Speaking of despair, Spain's Painless layers it on thick. Not just within its story of a rare condition a group of children have (the inability to feel pain), but in its grander scope look at the horrific ways humans treat each other - particularly during the Spanish Civil War. The children are dumped into a prison to "protect" not only themselves, but others (since they don't understand that they can inflict pain on others). The story is set in the early days of the civil war (early 30s at its start), but also has a modern day component with a doctor recovering from a serious car crash delving into the secrets of his parents that tie back to those earlier events.

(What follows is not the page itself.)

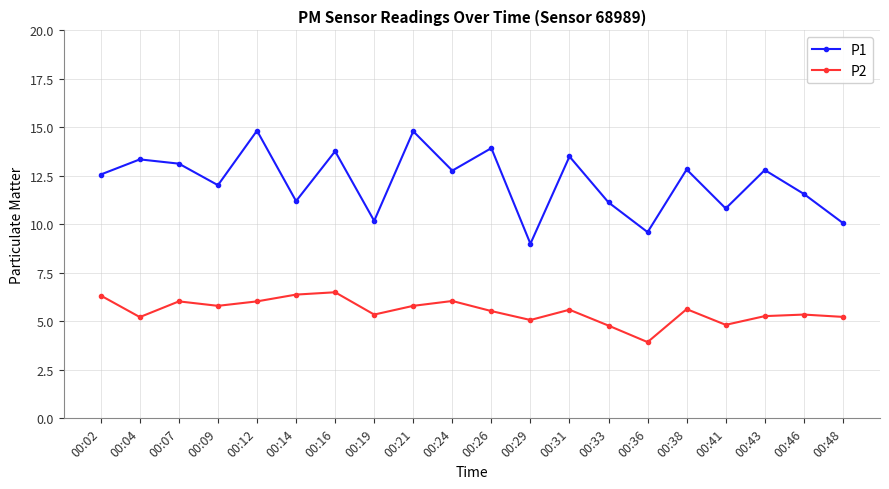

Is this an area chart (filled region under the line)?

No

It's a very dark and disturbing story - filled with desaturated scenes in the prison focusing on black and white contrasts - and first time director Juan Carlos Medina hits just about every metaphor spot on, but after a while it tends to drag the viewer into the muck as well. As the children grow older, a German scientist comes to the prison to study and experiment with them. His ultimate goal is to better understand pain and be able to bring his results back to the Reich, but he discovers that one of the boys is something beyond the other children. It's a horror story, but not necessarily a horror film - at least not the kind I was hoping for given the subject matter and some of the gorgeously shot scenes. I expected tension, shadows and creepiness, but I got deep and utter gloom and torment. That's not to say it makes for a bad film, but it certainly wasn't what I expected.